Ein Headhunter zur richtigen Zeit
Wendung Nummer 2 erfolgte im Jahr 2017. Ein Headhunter sprach ihn auf eine neue Position bei der Genfer Privatbank Lombard Odier an. Dort wurde ein «Head of Third Party Distribution» gesucht. Thommen griff zu. Seither bietet er Investment Fonds an Banken in Europa an, welche die Produkte dann an ihre Kunden weiterverkaufen. Sein Arbeitsort ist Zürich, er pendelt mit dem Zug. «Die Bank ist flexibel und sehr kundenorientiert, ich habe mehr unternehmerischen Spielraum und das gefällt mir.» Und das Institut hat sich nachhaltigen Zielen verschrieben, was Thommen nicht nur ein wichtiges Anliegen ist, sondern von ihm auch als unabdingbare Voraussetzung im heutigen wirtschaftlichen Umfeld sowohl aus regulatorischer, aus gesellschaftlicher, aber auch aus Sicht der Investoren betrachtet wird.

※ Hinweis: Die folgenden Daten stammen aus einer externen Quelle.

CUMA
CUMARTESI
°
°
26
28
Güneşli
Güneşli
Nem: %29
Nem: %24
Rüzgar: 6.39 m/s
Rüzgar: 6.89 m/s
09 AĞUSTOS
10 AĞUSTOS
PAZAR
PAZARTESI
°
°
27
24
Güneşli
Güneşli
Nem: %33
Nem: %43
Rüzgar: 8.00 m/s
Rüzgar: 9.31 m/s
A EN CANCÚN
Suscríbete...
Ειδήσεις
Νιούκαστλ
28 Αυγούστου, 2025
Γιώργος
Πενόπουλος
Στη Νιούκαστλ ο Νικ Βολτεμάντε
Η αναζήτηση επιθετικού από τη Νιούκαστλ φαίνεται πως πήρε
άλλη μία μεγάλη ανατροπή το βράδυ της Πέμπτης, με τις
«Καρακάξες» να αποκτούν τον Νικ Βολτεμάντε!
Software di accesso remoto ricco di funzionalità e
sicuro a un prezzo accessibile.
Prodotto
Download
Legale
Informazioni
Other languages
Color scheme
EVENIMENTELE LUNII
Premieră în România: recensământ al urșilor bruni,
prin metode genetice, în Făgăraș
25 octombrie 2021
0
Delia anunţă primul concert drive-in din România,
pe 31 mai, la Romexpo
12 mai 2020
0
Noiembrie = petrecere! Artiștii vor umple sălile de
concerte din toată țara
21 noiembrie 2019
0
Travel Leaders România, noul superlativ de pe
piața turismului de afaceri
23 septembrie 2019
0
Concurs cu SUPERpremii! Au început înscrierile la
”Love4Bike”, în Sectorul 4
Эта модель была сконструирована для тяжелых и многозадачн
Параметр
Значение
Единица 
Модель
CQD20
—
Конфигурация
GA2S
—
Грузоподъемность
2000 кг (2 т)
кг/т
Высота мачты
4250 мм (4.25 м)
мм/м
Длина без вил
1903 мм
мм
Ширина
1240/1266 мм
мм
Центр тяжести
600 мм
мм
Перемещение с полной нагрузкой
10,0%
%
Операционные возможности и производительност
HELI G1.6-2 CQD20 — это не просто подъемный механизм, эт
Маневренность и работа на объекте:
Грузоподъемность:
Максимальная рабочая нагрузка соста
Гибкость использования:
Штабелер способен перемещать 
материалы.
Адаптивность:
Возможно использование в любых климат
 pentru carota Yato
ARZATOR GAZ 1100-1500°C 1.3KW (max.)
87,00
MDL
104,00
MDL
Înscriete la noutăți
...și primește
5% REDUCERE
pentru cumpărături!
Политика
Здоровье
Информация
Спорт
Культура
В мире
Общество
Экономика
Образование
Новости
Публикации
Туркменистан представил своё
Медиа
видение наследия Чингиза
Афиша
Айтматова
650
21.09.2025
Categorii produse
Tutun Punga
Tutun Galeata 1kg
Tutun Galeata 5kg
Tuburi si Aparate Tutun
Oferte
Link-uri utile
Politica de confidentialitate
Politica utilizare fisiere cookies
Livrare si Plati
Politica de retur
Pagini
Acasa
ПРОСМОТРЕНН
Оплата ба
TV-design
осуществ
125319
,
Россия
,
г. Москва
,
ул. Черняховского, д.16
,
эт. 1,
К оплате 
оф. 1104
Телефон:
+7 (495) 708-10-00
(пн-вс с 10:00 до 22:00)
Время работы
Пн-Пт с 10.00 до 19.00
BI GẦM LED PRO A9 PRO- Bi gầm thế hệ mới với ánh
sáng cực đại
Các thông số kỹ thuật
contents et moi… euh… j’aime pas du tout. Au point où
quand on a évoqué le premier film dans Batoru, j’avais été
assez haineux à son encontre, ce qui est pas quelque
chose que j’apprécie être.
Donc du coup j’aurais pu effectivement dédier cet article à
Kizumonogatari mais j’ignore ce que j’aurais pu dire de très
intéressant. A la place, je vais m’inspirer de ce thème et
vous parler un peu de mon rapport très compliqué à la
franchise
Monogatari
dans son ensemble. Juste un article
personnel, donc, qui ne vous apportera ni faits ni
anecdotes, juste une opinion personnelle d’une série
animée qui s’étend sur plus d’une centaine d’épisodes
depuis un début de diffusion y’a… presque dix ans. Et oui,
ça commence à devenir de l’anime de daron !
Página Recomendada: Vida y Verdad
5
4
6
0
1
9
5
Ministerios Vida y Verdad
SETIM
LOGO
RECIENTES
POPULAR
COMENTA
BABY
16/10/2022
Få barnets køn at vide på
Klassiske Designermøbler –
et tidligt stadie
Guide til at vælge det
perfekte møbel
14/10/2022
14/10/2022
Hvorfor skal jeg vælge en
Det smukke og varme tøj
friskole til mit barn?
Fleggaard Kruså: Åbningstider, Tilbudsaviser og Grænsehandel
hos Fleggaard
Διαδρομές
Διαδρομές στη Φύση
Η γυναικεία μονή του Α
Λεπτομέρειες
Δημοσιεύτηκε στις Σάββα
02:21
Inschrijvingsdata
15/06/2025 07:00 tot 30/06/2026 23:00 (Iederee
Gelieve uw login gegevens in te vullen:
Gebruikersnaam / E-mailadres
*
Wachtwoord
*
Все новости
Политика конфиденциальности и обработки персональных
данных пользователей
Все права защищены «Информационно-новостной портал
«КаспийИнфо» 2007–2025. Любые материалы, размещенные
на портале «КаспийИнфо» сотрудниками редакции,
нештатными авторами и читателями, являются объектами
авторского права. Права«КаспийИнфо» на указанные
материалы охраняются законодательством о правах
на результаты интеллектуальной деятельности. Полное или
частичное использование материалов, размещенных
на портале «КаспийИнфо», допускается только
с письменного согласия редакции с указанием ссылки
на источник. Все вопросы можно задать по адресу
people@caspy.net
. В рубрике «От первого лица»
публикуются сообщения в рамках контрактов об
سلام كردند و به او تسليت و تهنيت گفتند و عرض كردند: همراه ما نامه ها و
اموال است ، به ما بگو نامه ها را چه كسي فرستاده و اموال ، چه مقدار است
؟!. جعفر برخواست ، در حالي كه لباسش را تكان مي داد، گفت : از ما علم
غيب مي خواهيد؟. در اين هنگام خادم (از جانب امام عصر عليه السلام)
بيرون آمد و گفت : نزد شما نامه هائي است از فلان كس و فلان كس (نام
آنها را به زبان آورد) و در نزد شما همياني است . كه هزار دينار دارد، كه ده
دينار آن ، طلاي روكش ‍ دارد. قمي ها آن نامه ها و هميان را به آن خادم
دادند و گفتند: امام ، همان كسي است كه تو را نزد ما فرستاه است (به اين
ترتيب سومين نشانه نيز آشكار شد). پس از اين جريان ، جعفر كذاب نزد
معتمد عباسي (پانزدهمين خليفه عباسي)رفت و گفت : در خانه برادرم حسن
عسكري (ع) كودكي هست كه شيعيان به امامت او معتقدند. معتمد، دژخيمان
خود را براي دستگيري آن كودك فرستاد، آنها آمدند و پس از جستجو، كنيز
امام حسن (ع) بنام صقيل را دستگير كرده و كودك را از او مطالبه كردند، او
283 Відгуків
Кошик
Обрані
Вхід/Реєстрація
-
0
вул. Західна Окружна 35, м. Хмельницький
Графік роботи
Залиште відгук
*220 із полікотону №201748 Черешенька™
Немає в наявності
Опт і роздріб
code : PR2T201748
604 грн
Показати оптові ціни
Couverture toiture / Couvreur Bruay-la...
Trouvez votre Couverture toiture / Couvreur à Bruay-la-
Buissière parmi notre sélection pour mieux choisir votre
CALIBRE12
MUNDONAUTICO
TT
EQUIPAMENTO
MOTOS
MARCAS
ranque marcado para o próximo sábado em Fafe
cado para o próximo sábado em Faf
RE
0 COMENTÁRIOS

Und genau diese Notwendigkeit bildet die passende Brücke zu seinem Engagement bei der EBL. Die Elektrizitätsbranche steht gerade vor ihrer wohl grössten Herausforderung – innovative Projekte in den erneuerbaren Energien sind gefragt und mit ihnen entsprechende Partnerschafts- und Investitionsmodelle. Auch deshalb passt Thommen als Finanzexperte gut ins aktuelle Umfeld der EBL. «Das Know-how in diesem Bereich ist sehr wichtig. In der Geschäftsleitung gibt es das bereits, im Verwaltungsrat kann ich diese Lücke schliessen», sagt Thommen, der von Erich Geiser angesprochen worden war. Dieser scheidet aufgrund der Altersbeschränkung im kommenden Sommer als Verwaltungsratspräsident aus und wollte das Gremium frühzeitig neu aufstellen. Dass Thommen nach nur einem halben Jahr schon als designierter Verwaltungsratspräsident ausgerufen wurde, war so zunächst nicht geplant, aber «am Ende fiel die Wahl auf mich und ich freue mich sehr darüber», so der Sissacher.
Wichtige Zukunftsprojekte
Die EBL befindet sich im Rahmen ihrer «Strategie 2023» gerade in einem investitionsfreudigen Prozess. Sie ist beispielsweise an einer grossen Solarstromanlage in Spanien beteiligt und an verschiedenen Windparks in Deutschland. Ein bevorstehendes spannendes Projekt ist ein Geothermiekraftwerk im jurassischen Haute-Sorne, das nach dem abgebrochenen Versuch vor einigen Jahren in Basel den Nachweis für die Effizienz von Erdwärmenutzung erbringen soll. Im «Heimmarkt» steht die «Energieschiene Ergolztal» im Zentrum, die vom erstellten Grosswärmeverbund Pratteln bis nach Ormalingen reichen soll und die grosse Stärke der EBL – die Wärmeverbünde – zusätzlich stützen wird. Innovativ ist die EBL auch im Bereich der Elektromobilität unterwegs.
Wendung Nummer 3 ist gewiss die emotionalste im Leben von Martin Thommen. Ein Satz zur EBL allein verdeutlicht dies: «Wir sind einfach eine coole Bude.»